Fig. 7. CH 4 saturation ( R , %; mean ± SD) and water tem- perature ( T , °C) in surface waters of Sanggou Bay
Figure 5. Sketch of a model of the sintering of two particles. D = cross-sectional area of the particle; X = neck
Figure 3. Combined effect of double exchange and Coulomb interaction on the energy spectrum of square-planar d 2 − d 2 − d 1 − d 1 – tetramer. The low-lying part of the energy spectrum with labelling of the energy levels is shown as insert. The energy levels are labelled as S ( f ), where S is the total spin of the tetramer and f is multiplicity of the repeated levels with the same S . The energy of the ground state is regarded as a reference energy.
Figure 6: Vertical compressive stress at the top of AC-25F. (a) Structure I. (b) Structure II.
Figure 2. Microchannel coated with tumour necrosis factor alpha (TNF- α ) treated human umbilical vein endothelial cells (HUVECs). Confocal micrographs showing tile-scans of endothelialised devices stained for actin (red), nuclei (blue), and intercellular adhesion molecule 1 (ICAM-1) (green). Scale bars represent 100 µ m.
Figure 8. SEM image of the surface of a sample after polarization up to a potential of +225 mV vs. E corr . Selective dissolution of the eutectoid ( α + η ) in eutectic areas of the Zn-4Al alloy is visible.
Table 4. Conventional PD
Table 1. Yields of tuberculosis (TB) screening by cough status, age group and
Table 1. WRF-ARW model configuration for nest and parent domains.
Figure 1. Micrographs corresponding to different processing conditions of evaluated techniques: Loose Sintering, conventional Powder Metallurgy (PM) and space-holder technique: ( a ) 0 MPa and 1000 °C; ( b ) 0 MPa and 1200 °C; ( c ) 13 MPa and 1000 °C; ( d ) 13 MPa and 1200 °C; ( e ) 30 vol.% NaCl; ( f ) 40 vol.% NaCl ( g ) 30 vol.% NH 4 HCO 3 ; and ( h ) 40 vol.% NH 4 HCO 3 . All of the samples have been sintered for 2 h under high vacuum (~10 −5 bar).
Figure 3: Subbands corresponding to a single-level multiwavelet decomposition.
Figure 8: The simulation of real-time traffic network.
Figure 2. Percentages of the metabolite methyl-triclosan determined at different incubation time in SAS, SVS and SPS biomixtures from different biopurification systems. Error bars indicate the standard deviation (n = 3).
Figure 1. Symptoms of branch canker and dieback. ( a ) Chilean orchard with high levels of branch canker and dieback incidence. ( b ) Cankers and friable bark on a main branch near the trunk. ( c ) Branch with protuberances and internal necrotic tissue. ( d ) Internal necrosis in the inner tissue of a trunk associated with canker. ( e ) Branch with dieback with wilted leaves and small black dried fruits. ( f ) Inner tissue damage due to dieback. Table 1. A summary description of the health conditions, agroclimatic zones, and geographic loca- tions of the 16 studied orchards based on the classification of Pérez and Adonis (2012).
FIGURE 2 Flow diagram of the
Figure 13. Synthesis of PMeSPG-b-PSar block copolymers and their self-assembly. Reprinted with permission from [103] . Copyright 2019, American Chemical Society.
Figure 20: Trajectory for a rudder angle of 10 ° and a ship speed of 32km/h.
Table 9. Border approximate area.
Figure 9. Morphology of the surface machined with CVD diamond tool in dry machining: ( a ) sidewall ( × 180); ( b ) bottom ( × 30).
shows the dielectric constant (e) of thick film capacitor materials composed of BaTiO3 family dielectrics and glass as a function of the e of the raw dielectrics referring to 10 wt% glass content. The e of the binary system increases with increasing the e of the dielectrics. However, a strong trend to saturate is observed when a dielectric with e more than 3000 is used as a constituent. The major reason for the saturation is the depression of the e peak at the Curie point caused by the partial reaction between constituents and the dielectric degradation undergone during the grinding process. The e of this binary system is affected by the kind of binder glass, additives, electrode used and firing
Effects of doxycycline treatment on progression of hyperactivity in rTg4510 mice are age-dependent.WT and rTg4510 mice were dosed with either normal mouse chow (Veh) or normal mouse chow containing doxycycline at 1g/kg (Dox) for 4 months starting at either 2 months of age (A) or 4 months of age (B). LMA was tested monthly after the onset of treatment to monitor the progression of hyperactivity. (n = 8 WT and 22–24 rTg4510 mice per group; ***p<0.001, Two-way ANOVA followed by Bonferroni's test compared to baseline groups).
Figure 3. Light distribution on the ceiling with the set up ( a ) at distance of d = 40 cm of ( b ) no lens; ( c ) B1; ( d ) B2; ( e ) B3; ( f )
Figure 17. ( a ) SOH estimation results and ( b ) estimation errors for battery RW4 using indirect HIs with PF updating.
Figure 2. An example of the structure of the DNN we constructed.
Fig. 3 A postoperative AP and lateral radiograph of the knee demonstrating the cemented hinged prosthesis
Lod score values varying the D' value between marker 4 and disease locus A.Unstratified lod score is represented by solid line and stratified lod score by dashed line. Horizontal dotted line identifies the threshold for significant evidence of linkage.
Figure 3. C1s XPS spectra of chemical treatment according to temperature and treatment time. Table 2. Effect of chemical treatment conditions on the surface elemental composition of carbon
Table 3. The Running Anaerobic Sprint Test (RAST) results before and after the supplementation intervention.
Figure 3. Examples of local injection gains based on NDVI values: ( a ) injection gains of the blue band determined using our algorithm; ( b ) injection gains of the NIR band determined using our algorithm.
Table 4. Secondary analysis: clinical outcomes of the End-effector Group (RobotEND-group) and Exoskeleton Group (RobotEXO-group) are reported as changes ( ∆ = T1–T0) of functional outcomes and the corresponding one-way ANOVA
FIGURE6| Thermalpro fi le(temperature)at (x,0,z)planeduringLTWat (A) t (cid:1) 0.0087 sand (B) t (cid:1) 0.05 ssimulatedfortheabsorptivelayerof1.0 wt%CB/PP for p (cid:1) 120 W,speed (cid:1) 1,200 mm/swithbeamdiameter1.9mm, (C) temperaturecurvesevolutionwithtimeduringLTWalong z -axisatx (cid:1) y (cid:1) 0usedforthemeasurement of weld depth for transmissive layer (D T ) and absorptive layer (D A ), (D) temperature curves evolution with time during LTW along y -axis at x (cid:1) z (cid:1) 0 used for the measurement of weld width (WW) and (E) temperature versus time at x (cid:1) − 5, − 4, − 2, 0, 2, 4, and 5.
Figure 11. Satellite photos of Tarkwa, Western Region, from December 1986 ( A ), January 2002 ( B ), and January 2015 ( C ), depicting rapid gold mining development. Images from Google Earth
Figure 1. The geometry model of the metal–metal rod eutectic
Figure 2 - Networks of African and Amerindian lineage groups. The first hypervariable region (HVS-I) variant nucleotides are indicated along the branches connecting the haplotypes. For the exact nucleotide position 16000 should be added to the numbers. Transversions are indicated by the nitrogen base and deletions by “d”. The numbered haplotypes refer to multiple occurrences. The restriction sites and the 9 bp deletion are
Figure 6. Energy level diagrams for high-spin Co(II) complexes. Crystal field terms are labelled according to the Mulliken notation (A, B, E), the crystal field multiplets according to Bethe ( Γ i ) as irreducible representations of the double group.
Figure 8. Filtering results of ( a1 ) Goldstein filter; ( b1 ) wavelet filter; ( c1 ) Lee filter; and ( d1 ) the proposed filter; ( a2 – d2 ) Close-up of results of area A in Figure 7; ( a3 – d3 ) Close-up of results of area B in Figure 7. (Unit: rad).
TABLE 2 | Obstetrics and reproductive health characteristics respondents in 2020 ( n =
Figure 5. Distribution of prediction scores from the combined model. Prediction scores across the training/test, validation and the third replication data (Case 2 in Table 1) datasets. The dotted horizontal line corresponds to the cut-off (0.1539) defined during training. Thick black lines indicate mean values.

> WHAT IS EXPECTED
Reproduce the listing above in its entirety, unchanged.

> PROBLEM SOLUTION
Fig. 7. CH 4 saturation ( R , %; mean ± SD) and water tem- perature ( T , °C) in surface waters of Sanggou Bay
Figure 5. Sketch of a model of the sintering of two particles. D = cross-sectional area of the particle; X = neck
Figure 3. Combined effect of double exchange and Coulomb interaction on the energy spectrum of square-planar d 2 − d 2 − d 1 − d 1 – tetramer. The low-lying part of the energy spectrum with labelling of the energy levels is shown as insert. The energy levels are labelled as S ( f ), where S is the total spin of the tetramer and f is multiplicity of the repeated levels with the same S . The energy of the ground state is regarded as a reference energy.
Figure 6: Vertical compressive stress at the top of AC-25F. (a) Structure I. (b) Structure II.
Figure 2. Microchannel coated with tumour necrosis factor alpha (TNF- α ) treated human umbilical vein endothelial cells (HUVECs). Confocal micrographs showing tile-scans of endothelialised devices stained for actin (red), nuclei (blue), and intercellular adhesion molecule 1 (ICAM-1) (green). Scale bars represent 100 µ m.
Figure 8. SEM image of the surface of a sample after polarization up to a potential of +225 mV vs. E corr . Selective dissolution of the eutectoid ( α + η ) in eutectic areas of the Zn-4Al alloy is visible.
Table 4. Conventional PD
Table 1. Yields of tuberculosis (TB) screening by cough status, age group and
Table 1. WRF-ARW model configuration for nest and parent domains.
Figure 1. Micrographs corresponding to different processing conditions of evaluated techniques: Loose Sintering, conventional Powder Metallurgy (PM) and space-holder technique: ( a ) 0 MPa and 1000 °C; ( b ) 0 MPa and 1200 °C; ( c ) 13 MPa and 1000 °C; ( d ) 13 MPa and 1200 °C; ( e ) 30 vol.% NaCl; ( f ) 40 vol.% NaCl ( g ) 30 vol.% NH 4 HCO 3 ; and ( h ) 40 vol.% NH 4 HCO 3 . All of the samples have been sintered for 2 h under high vacuum (~10 −5 bar).
Figure 3: Subbands corresponding to a single-level multiwavelet decomposition.
Figure 8: The simulation of real-time traffic network.
Figure 2. Percentages of the metabolite methyl-triclosan determined at different incubation time in SAS, SVS and SPS biomixtures from different biopurification systems. Error bars indicate the standard deviation (n = 3).
Figure 1. Symptoms of branch canker and dieback. ( a ) Chilean orchard with high levels of branch canker and dieback incidence. ( b ) Cankers and friable bark on a main branch near the trunk. ( c ) Branch with protuberances and internal necrotic tissue. ( d ) Internal necrosis in the inner tissue of a trunk associated with canker. ( e ) Branch with dieback with wilted leaves and small black dried fruits. ( f ) Inner tissue damage due to dieback. Table 1. A summary description of the health conditions, agroclimatic zones, and geographic loca- tions of the 16 studied orchards based on the classification of Pérez and Adonis (2012).
FIGURE 2 Flow diagram of the
Figure 13. Synthesis of PMeSPG-b-PSar block copolymers and their self-assembly. Reprinted with permission from [103] . Copyright 2019, American Chemical Society.
Figure 20: Trajectory for a rudder angle of 10 ° and a ship speed of 32km/h.
Table 9. Border approximate area.
Figure 9. Morphology of the surface machined with CVD diamond tool in dry machining: ( a ) sidewall ( × 180); ( b ) bottom ( × 30).
shows the dielectric constant (e) of thick film capacitor materials composed of BaTiO3 family dielectrics and glass as a function of the e of the raw dielectrics referring to 10 wt% glass content. The e of the binary system increases with increasing the e of the dielectrics. However, a strong trend to saturate is observed when a dielectric with e more than 3000 is used as a constituent. The major reason for the saturation is the depression of the e peak at the Curie point caused by the partial reaction between constituents and the dielectric degradation undergone during the grinding process. The e of this binary system is affected by the kind of binder glass, additives, electrode used and firing
Effects of doxycycline treatment on progression of hyperactivity in rTg4510 mice are age-dependent.WT and rTg4510 mice were dosed with either normal mouse chow (Veh) or normal mouse chow containing doxycycline at 1g/kg (Dox) for 4 months starting at either 2 months of age (A) or 4 months of age (B). LMA was tested monthly after the onset of treatment to monitor the progression of hyperactivity. (n = 8 WT and 22–24 rTg4510 mice per group; ***p<0.001, Two-way ANOVA followed by Bonferroni's test compared to baseline groups).
Figure 3. Light distribution on the ceiling with the set up ( a ) at distance of d = 40 cm of ( b ) no lens; ( c ) B1; ( d ) B2; ( e ) B3; ( f )
Figure 17. ( a ) SOH estimation results and ( b ) estimation errors for battery RW4 using indirect HIs with PF updating.
Figure 2. An example of the structure of the DNN we constructed.
Fig. 3 A postoperative AP and lateral radiograph of the knee demonstrating the cemented hinged prosthesis
Lod score values varying the D' value between marker 4 and disease locus A.Unstratified lod score is represented by solid line and stratified lod score by dashed line. Horizontal dotted line identifies the threshold for significant evidence of linkage.
Figure 3. C1s XPS spectra of chemical treatment according to temperature and treatment time. Table 2. Effect of chemical treatment conditions on the surface elemental composition of carbon
Table 3. The Running Anaerobic Sprint Test (RAST) results before and after the supplementation intervention.
Figure 3. Examples of local injection gains based on NDVI values: ( a ) injection gains of the blue band determined using our algorithm; ( b ) injection gains of the NIR band determined using our algorithm.
Table 4. Secondary analysis: clinical outcomes of the End-effector Group (RobotEND-group) and Exoskeleton Group (RobotEXO-group) are reported as changes ( ∆ = T1–T0) of functional outcomes and the corresponding one-way ANOVA
FIGURE6| Thermalpro fi le(temperature)at (x,0,z)planeduringLTWat (A) t (cid:1) 0.0087 sand (B) t (cid:1) 0.05 ssimulatedfortheabsorptivelayerof1.0 wt%CB/PP for p (cid:1) 120 W,speed (cid:1) 1,200 mm/swithbeamdiameter1.9mm, (C) temperaturecurvesevolutionwithtimeduringLTWalong z -axisatx (cid:1) y (cid:1) 0usedforthemeasurement of weld depth for transmissive layer (D T ) and absorptive layer (D A ), (D) temperature curves evolution with time during LTW along y -axis at x (cid:1) z (cid:1) 0 used for the measurement of weld width (WW) and (E) temperature versus time at x (cid:1) − 5, − 4, − 2, 0, 2, 4, and 5.
Figure 11. Satellite photos of Tarkwa, Western Region, from December 1986 ( A ), January 2002 ( B ), and January 2015 ( C ), depicting rapid gold mining development. Images from Google Earth
Figure 1. The geometry model of the metal–metal rod eutectic
Figure 2 - Networks of African and Amerindian lineage groups. The first hypervariable region (HVS-I) variant nucleotides are indicated along the branches connecting the haplotypes. For the exact nucleotide position 16000 should be added to the numbers. Transversions are indicated by the nitrogen base and deletions by “d”. The numbered haplotypes refer to multiple occurrences. The restriction sites and the 9 bp deletion are
Figure 6. Energy level diagrams for high-spin Co(II) complexes. Crystal field terms are labelled according to the Mulliken notation (A, B, E), the crystal field multiplets according to Bethe ( Γ i ) as irreducible representations of the double group.
Figure 8. Filtering results of ( a1 ) Goldstein filter; ( b1 ) wavelet filter; ( c1 ) Lee filter; and ( d1 ) the proposed filter; ( a2 – d2 ) Close-up of results of area A in Figure 7; ( a3 – d3 ) Close-up of results of area B in Figure 7. (Unit: rad).
TABLE 2 | Obstetrics and reproductive health characteristics respondents in 2020 ( n =
Figure 5. Distribution of prediction scores from the combined model. Prediction scores across the training/test, validation and the third replication data (Case 2 in Table 1) datasets. The dotted horizontal line corresponds to the cut-off (0.1539) defined during training. Thick black lines indicate mean values.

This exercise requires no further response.